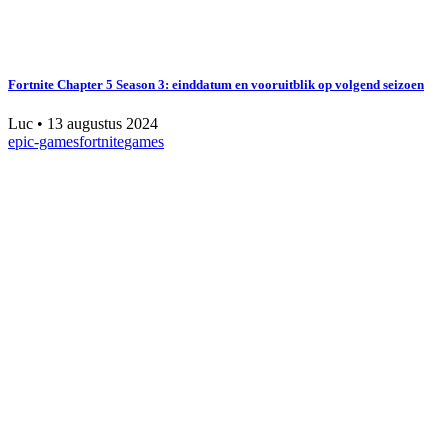
Fortnite Chapter 5 Season 3: einddatum en vooruitblik op volgend seizoen
Luc
•
13 augustus 2024
epic-games
fortnite
games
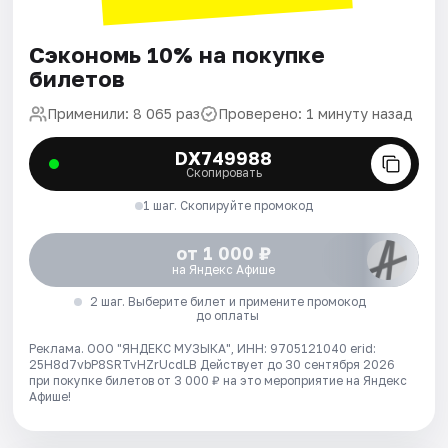
Сэкономь 10% на покупке
билетов
Применили: 8 065 раз
Проверено: 1 минуту назад
DX749988
Скопировать
1 шаг. Скопируйте промокод
от 1 000 ₽
на Яндекс Афише
2 шаг. Выберите билет и примените промокод
до оплаты
Реклама. ООО "ЯНДЕКС МУЗЫКА", ИНН: 9705121040 erid:
25H8d7vbP8SRTvHZrUcdLB
Действует до 30 сентября 2026
при покупке билетов от 3 000 ₽ на это мероприятие на Яндекс
Афише!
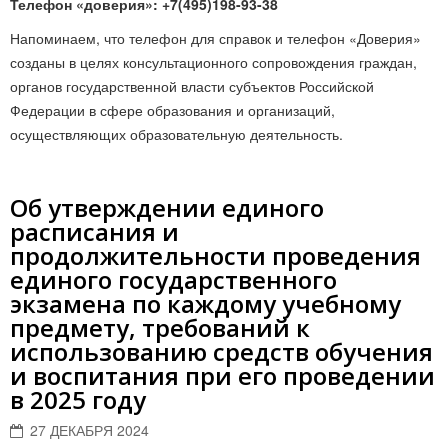
Телефон «доверия»: +7(495)198-93-38
Напоминаем, что телефон для справок и телефон «Доверия»
созданы в целях консультационного сопровождения граждан,
органов государственной власти субъектов Российской
Федерации в сфере образования и организаций,
осуществляющих образовательную деятельность.
Об утверждении единого
расписания и
продолжительности проведения
единого государственного
экзамена по каждому учебному
предмету, требований к
использованию средств обучения
и воспитания при его проведении
в 2025 году
27 ДЕКАБРЯ 2024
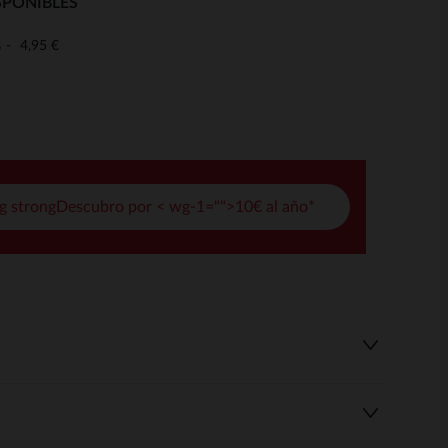
SPONIBLES
pciones
4,95 €
o
ustes de privacidad, garantizando el cumplimiento de las regula
g strongDescubro por < wg-1="">10€ al año*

-=-=-=-=-

Copy out the text from all of the data above line for line, leaving out the pictures.

Fortnite Chapter 5 Season 3: einddatum en vooruitblik op volgend seizoen
Luc
•
13 augustus 2024
epic-games
fortnite
games
Сэкономь 10% на покупке
билетов
Применили: 8 065 раз
Проверено: 1 минуту назад
DX749988
Скопировать
1 шаг. Скопируйте промокод
от 1 000 ₽
на Яндекс Афише
2 шаг. Выберите билет и примените промокод
до оплаты
Реклама. ООО "ЯНДЕКС МУЗЫКА", ИНН: 9705121040 erid:
25H8d7vbP8SRTvHZrUcdLB
Действует до 30 сентября 2026
при покупке билетов от 3 000 ₽ на это мероприятие на Яндекс
Афише!
Телефон «доверия»: +7(495)198-93-38
Напоминаем, что телефон для справок и телефон «Доверия»
созданы в целях консультационного сопровождения граждан,
органов государственной власти субъектов Российской
Федерации в сфере образования и организаций,
осуществляющих образовательную деятельность.
Об утверждении единого
расписания и
продолжительности проведения
единого государственного
экзамена по каждому учебному
предмету, требований к
использованию средств обучения
и воспитания при его проведении
в 2025 году
27 ДЕКАБРЯ 2024
SPONIBLES
pciones
4,95 €
o
ustes de privacidad, garantizando el cumplimiento de las regula
g strongDescubro por < wg-1="">10€ al año*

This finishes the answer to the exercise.